■ PROBLEM: If a line holds the word "Music", copy it from the entries.

[DATA TO EXAMINE Boundary: Start]

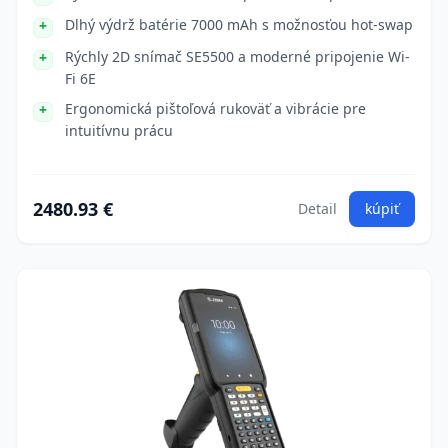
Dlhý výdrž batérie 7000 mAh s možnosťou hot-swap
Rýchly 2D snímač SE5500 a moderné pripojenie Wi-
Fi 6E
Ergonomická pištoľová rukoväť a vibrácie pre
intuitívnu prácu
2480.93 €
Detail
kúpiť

[DATA TO EXAMINE Boundary: End]
[DATA TO EXAMINE Boundary: Start]

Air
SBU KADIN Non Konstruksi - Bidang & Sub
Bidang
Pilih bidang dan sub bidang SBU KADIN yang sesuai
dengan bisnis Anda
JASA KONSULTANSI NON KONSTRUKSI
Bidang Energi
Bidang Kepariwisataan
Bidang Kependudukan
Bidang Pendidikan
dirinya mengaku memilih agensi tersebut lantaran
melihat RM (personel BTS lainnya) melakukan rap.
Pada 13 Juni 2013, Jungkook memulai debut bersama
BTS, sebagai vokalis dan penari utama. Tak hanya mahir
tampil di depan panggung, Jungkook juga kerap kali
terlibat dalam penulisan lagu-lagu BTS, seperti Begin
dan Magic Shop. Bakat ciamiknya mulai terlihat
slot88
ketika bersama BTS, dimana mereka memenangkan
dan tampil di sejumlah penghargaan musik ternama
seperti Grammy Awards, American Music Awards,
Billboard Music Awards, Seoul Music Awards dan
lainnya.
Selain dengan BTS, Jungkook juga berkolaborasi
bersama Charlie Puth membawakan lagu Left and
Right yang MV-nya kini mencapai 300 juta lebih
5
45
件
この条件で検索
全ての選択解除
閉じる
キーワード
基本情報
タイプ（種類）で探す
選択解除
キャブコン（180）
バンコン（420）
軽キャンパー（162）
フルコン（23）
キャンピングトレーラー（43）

[DATA TO EXAMINE Boundary: End]
[DATA TO EXAMINE Boundary: Start]

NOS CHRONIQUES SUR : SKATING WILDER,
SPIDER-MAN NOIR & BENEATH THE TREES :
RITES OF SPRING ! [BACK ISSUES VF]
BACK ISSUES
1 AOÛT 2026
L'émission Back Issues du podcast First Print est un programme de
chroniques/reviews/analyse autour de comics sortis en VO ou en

[DATA TO EXAMINE Boundary: End]

■ OUTPUT OF THE EXERCISE:
seperti Grammy Awards, American Music Awards,
Billboard Music Awards, Seoul Music Awards dan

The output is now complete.